Миссис Веррекер-ле-Межерер видела, что сообщила нечто сенсационное, и не могла скрыть своего удовольствия.
— Ну как же, она вообще не должна была заключать пари. За то и была так страшно наказана. Ужасное наказание, что и говорить, но весь кошмар заключается в том, что она сама навлекла на себя беду, да, в каком-то смысле это действительно так. Я в жутком отчаянии из-за всего этого. Мне даже страшно гасить свет, когда я ложусь спать. Сразу передо мной в темноте Джоан! Просто жуть! — И действительно, в какой-то момент на лице миссис Веррекер-ле-Межерер промелькнуло настоящее чувство — по лицу ее пробежала тень усталости.

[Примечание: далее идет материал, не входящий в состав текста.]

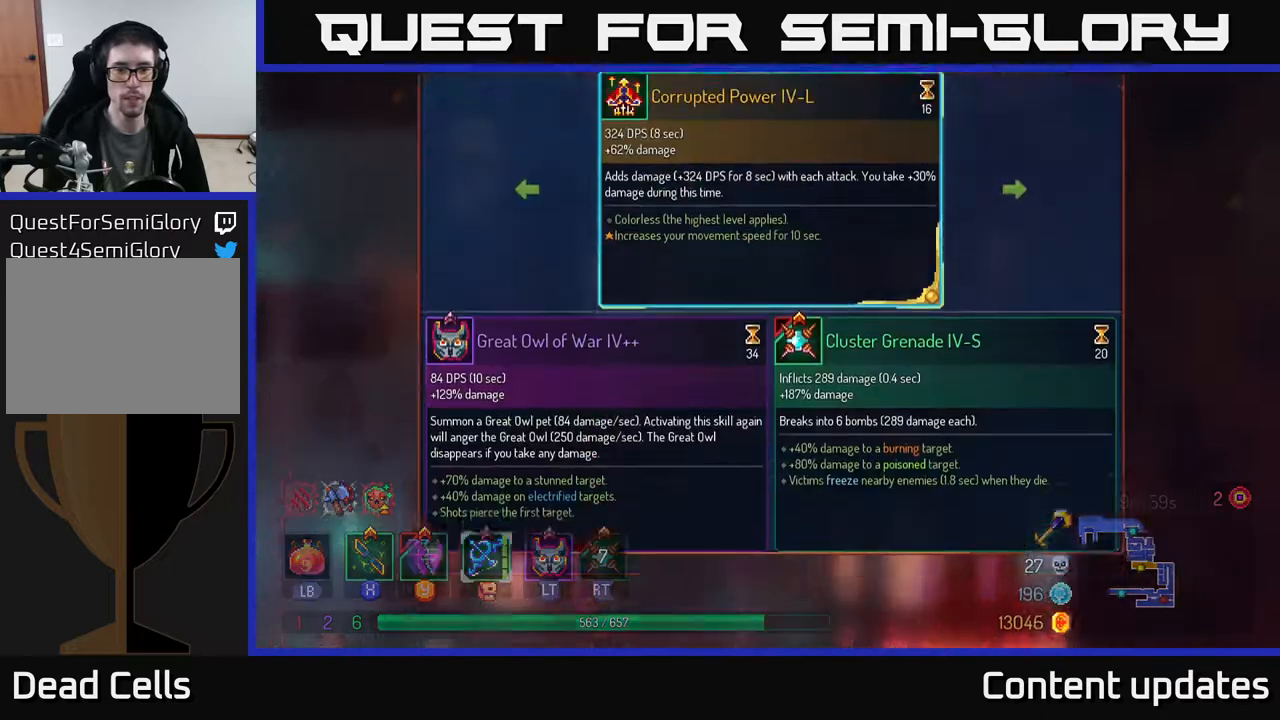
{"buttons": [], "left_stick": "center", "right_stick": "center", "events": []}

— А почему миссис Бендикс не должна была заключать пари? — терпеливо допытывался Роджер.
— Как почему? Потому что она уже видела эту пьесу! Еще в первую неделю премьеры мы с ней вместе ходили ее смотреть. Она знала, кто окажется убийцей.
— О боже! — воскликнул Роджер, и миссис Веррекер-ле-Межерер дождалась наконец впечатления, на которое рассчитывала. — Опять Кара Судьбы? И никого из нас не минует!
— Что-то лирическое, да? — щебетала миссис Веррекер-ле-Межерер, которой эти слова мало что говорили. — Да, наверное, что-то в этом духе. Хотя, мне кажется, наказание слишком уж жестокое для такой мелкой провинности. Господи, да если каждая женщина, слукавив в споре, будет за это жизнью расплачиваться, кто из нас на белом свете останется? — с наивной откровенностью взмолилась миссис Веррекер-ле-Межерер.
— Н-да! — осторожно прореагировал Роджер.
Миссис Веррекер-ле-Межерер быстро поглядела по сторонам и облизнула губы. Роджеру казалось, она болтает на этот раз не так, как обычно, ради того лишь, чтобы болтать. А наоборот, болтает, чтобы не проговориться, а что бы не проговориться, надо болтать без остановки. И какая-то у нее есть на то скрытая причина. Казалось, она гораздо глубже восприняла смерть подруги, но не хотела это обнаруживать и заглушала все болтовней. Не без удивления Роджер отметил, что при всей любви к покойной подруге, что, возможно, было и правдой, миссис Веррекер-ле-Межерер, говоря о ней добрые слова, невольно то и дело будто намекала, что за ее подругой была какая-го вина, и, казалось, для нее самой это служило неким утешением при мысли о смерти, постигшей ее подругу.
— Уж кто-кто, но только не Джоан Бендикс! Вот что я никак не могу пережить, мистер Шерингэм. Кто бы мог подумать, что Джоан способна на такое! Джоан всегда была такая славная. Может быть, немножко прижимистая в смысле денег, с этим сталкиваться не очень приятно, особенно зная, как она богата, но это все пустяки. Конечно это была шутка, она просто разыгрывала мужа. Я вообще привыкла думать, что Джоан очень серьезная, если вы понимаете, в каком смысле я говорю.
— Вполне понимаю, — сказал Роджер, которому, как большинству людей, был доступен обыкновенный английский.
— Ну, то есть я имею в виду, что обычно люди не распространяются про честь, и совесть, и про добропорядочность, это как-то само собой разумеется. А Джоан все время про это говорила. Она всегда говорила, что это бесчестно, а то непорядочно, вот и заплатила за свою непорядочность, бедняжка. Разве нет? Я думаю, все это лишний раз подтверждает старую пословицу.
— Какую пословицу? — спросил Роджер, почти уже завороженный ее болтовней.